Davies poursuit un client...Et gagne!
Emeline Magnier
2014-04-10 15:00:00
Les clients traînent ou se refusent à payer leurs factures d'honoraires et les avocats se trouvent contraints à avoir recours au tribunaux pour pouvoir obtenir le paiement de leurs services. Le cordonnier est le plus mal chaussé, dit l'autre.
Ce n'est pas Davies Ward Phillips & Vineberg qui dira le contraire! Le cabinet d'avocats a saisi la Cour du Québec de Montréal pour obtenir la condamnation de ses clients, - 14129-1433 Bishop Inc., Gestion Elm Bishop Inc. et Elm Developments Corporation, ci après « Bishop» - , au paiement de la somme de 27 146,82 $ à titre d'honoraires et de déboursés professionnels pour l’intervention du cabinet dans le cadre de l'acquisition d'un immeuble.
Par jugement rendu le 18 mars dernier, l'honorable Gatien Fournier a considéré que même si Me Robert Abrams, associé en charge du dossier, n'avait pas entièrement respecté son obligation déontologique de renseignement en omettant d’informer au préalable le client du montant de son taux horaire, rien au dossier ne permettait de conclure que les honoraires facturés n'étaient pas justifiés ou proportionnés aux services rendus. En conséquence, le client a été condamné à payer la totalité de la facture en litige.
Une belle victoire pour Me Hugo-Anthony Babos Marchand, jeune associé de chez Davies, qui représentait son cabinet et qui, rappelons le, était aussi intervenu dans le dossier qui opposait le cabinet d’avocats à son propriétaire quant au montant du loyer. Bishop pour sa part était représentait par Me David Ghavitian.
Me Abrams, associé depuis 27 ans chez Davies et spécialiste en droit immobilier commercial, avait été référé à Elliot Steiner, représentant de Elm Developments, par une connaissance de Toronto.
Ce dernier souhaitait acheter pour la première fois un immeuble sur la rue Bishop, à Montréal, et avait donc mandaté l’avocat pour que Davies agisse pour lui dans le processus d'acquisition et de financement qui s’élevait à 7,3 millions de dollars.

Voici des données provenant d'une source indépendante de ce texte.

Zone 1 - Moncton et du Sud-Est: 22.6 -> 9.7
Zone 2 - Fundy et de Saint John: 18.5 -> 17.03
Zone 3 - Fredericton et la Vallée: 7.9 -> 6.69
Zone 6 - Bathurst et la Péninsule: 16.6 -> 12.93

Si le client a payé les trois factures pour un montant total de 5 693,20 $, il s'est opposé au paiement de trois autres qui représentaient une somme de 27 146,82$.

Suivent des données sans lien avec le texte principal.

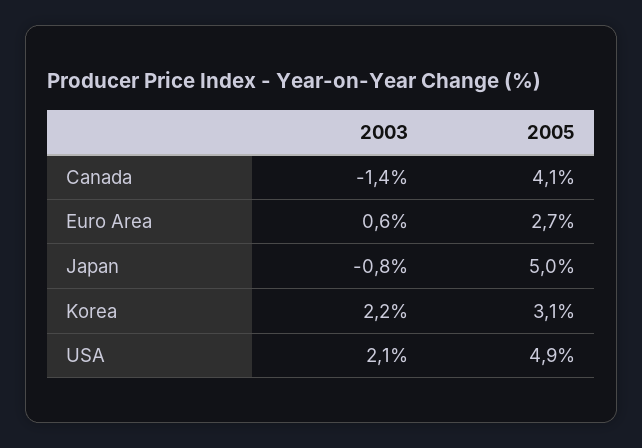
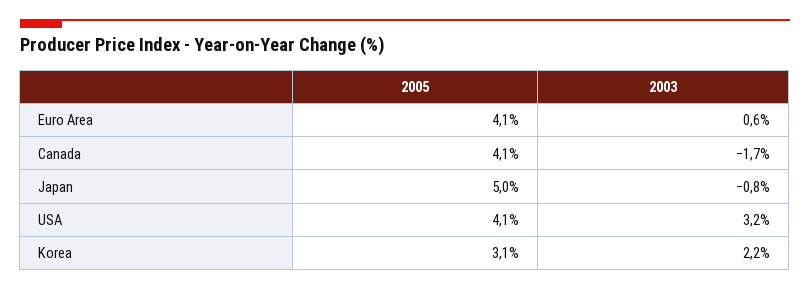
2003, Canada: -1.4 -> -1.7
2005, Euro Area: 2.7 -> 4.1
2003, USA: 2.1 -> 3.2
2005, USA: 4.9 -> 4.1

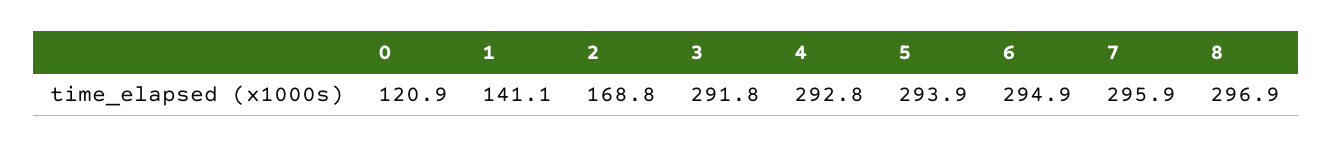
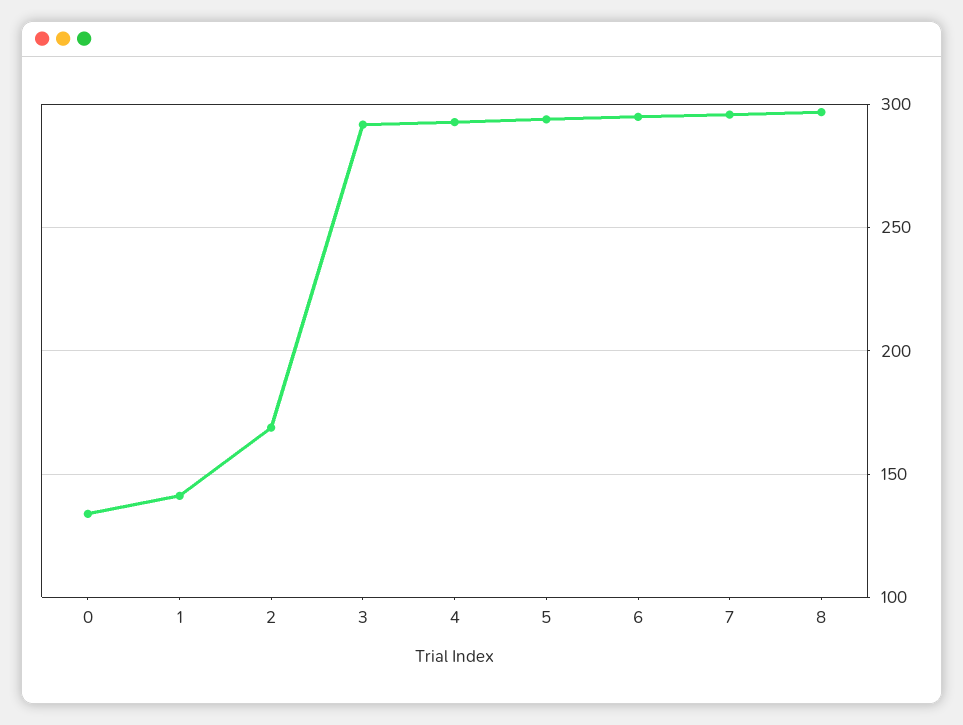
0: 120.9 -> 135

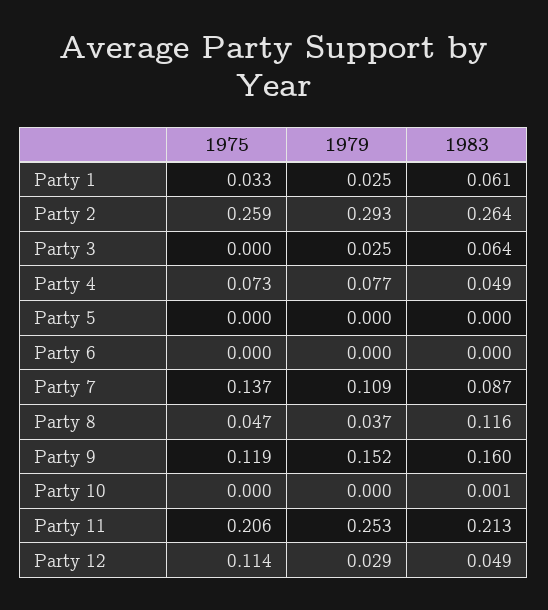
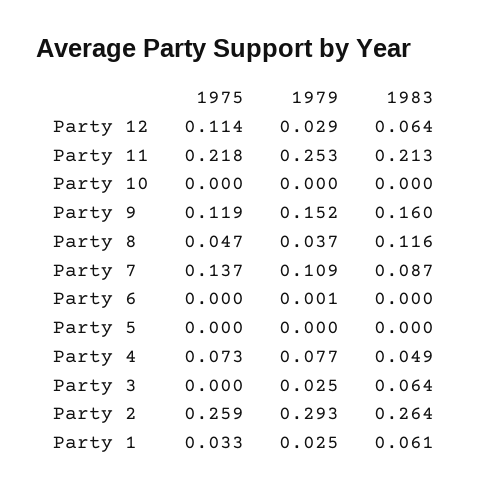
1979, Party 6: 0 -> 0.001
1983, Party 10: 0.001 -> 0
1975, Party 11: 0.206 -> 0.218
1983, Party 12: 0.049 -> 0.064

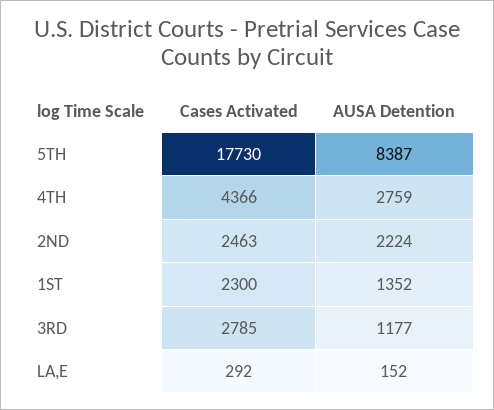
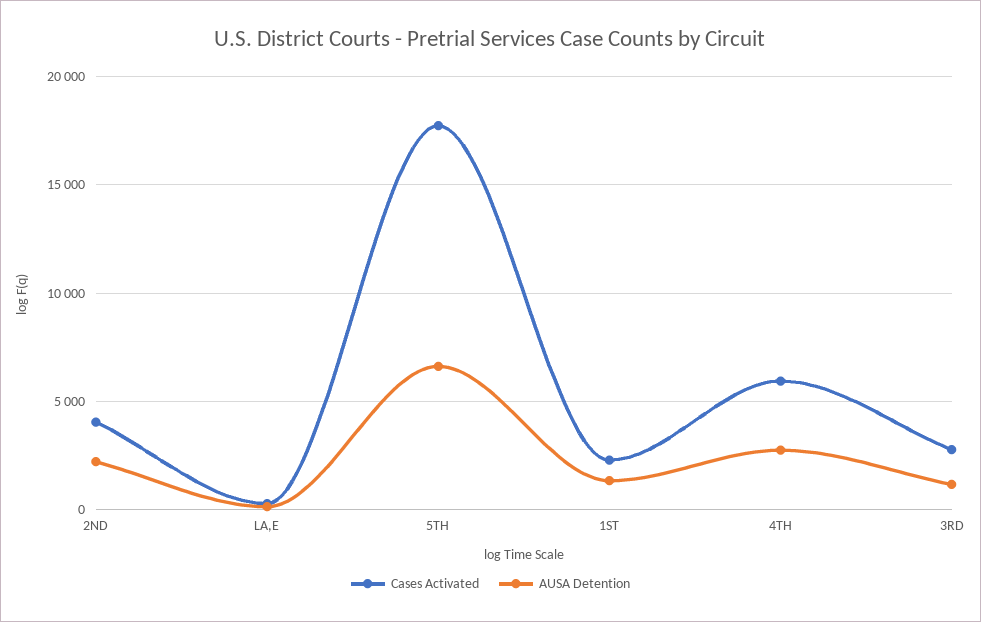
AUSA Detention, 5TH: 8387 -> 6500
Cases Activated, 4TH: 4366 -> 6000
Cases Activated, 2ND: 2463 -> 4000

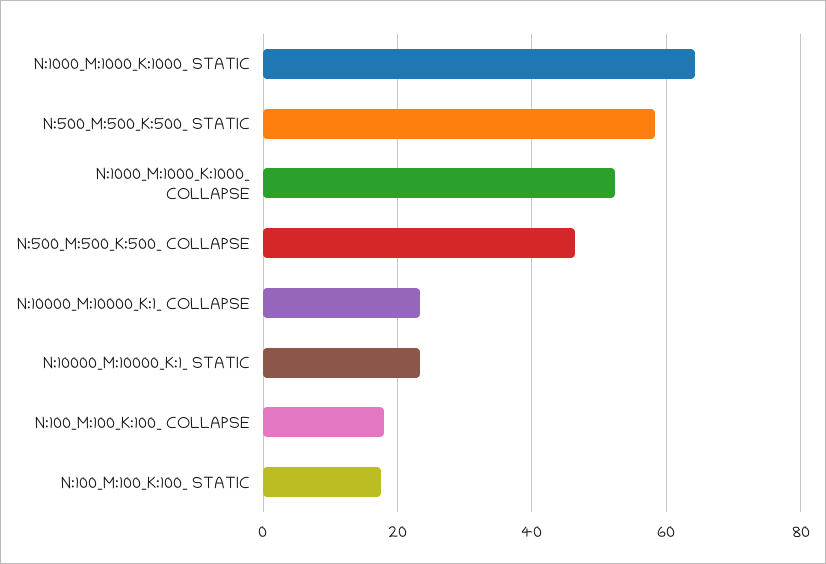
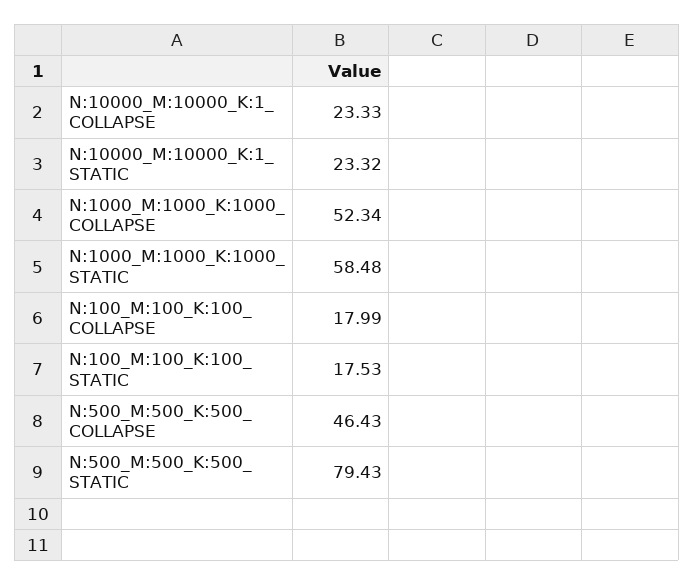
N:1000_M:1000_K:1000_ STATIC: 64 -> 58.48
N:500_M:500_K:500_ STATIC: 58 -> 79.43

Selon M. Steiner, le montant exigé dépasse les honoraires prévisibles pour une telle transaction et ne sont pas conformes aux discussions préalables portant sur le travail à effectuer.
Pour sa part, Me Abrams, responsable de la facturation pour ce dossier, estime que le montant des honoraires est raisonnable eu égard au mandat confié. Cependant, il indique qu'il n'a pas discuté de son taux horaire - 625$ de l'heure - , ni de ce que pourrait représenter ses honoraires une fois le mandat complété, contrairement à ce qui est prétendu par le client pour ce dernier point. D’ailleurs, de façon générale, « il n’exige pas de dépôt de ses clients pas plus qu’il ne signe de convention d’honoraires », peut-on lire dans le jugement.

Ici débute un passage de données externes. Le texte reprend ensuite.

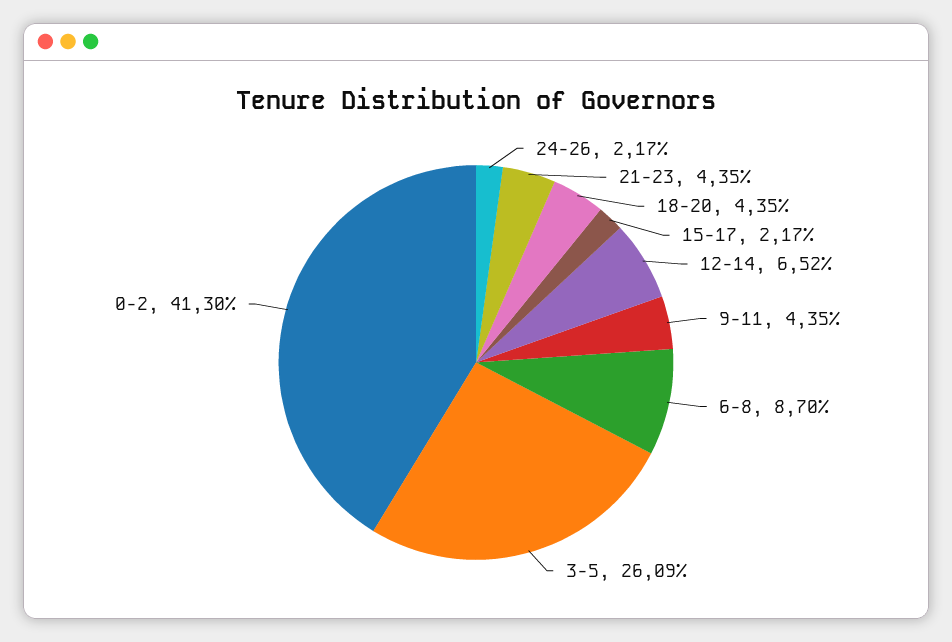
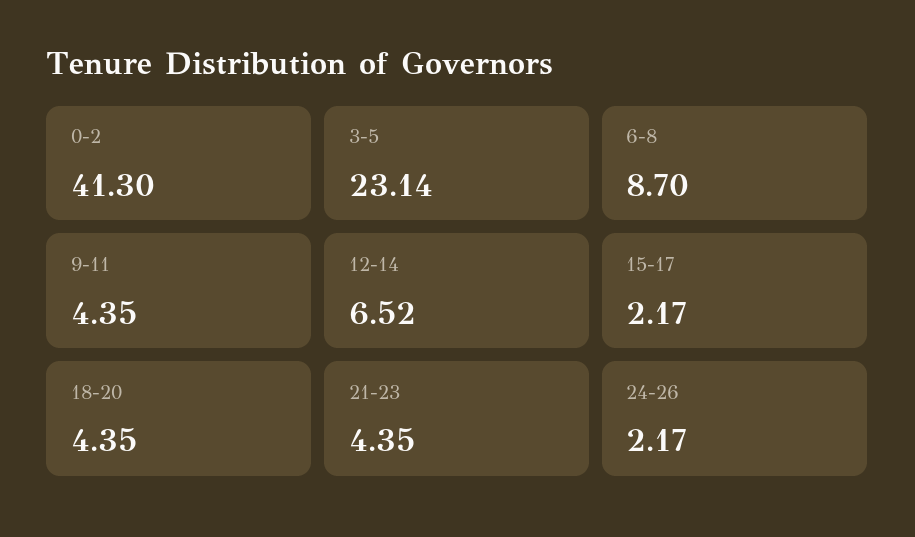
3-5: 26.09 -> 23.14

Obligation de renseignement
Pour le juge Fournier, le défaut d'informer le client au minimum du taux horaire applicable peut constituer une contravention à l'obligation de renseignement que le Code de déontologie fait peser sur les avocats.
Selon l’article 3.08.04 : L'avocat doit, avant de convenir avec le client de fournir des services professionnels, s'assurer que ce dernier a toute l'information utile sur la nature de ces services ainsi que sur les modalités financières de leur prestation et obtenir son accord à ce sujet, sauf s'il peut raisonnablement présumer que ce client en est déjà informé.
Or, ici rien ne permettait à l’avocat de faire de telles projections alors que les parties n’avaient jamais transigé ensemble et qu’il s’agissait d’une première expérience d’affaires au Québec pour M. Steiner.
Dans une telle situation, la cour rappelle que la sanction se caractérise par une diminution des honoraires, qui peut varier selon les éléments et circonstances propres à chaque affaire. De plus, conformément à l'article 3.08.02, les honoraires doivent toujours être justes, raisonnables et proportionnés aux services rendus.
En l'espèce, le client n'a cependant jamais manifesté de désaccord en recevant les factures intérimaires et les moyens soulevés devant la juridiction pour échapper au paiement ne l'avaient jamais été jusqu'à lors.
De plus, Me Abrams a continué à travailler dans le dossier alors que son bureau n'était pas entièrement payé et M. Steiner a bénéficié des services rendus, reconnaissant d'ailleurs que Me Abrams était un excellent avocat.
« Malgré qu'Abrams n'ait pas entièrement respecté son obligation de renseignement, la preuve présentée par Bishop ne permet pas de conclure que les honoraires facturés ne sont pas justifiés par les circonstances et proportionnés aux services rendus », conclut le juge.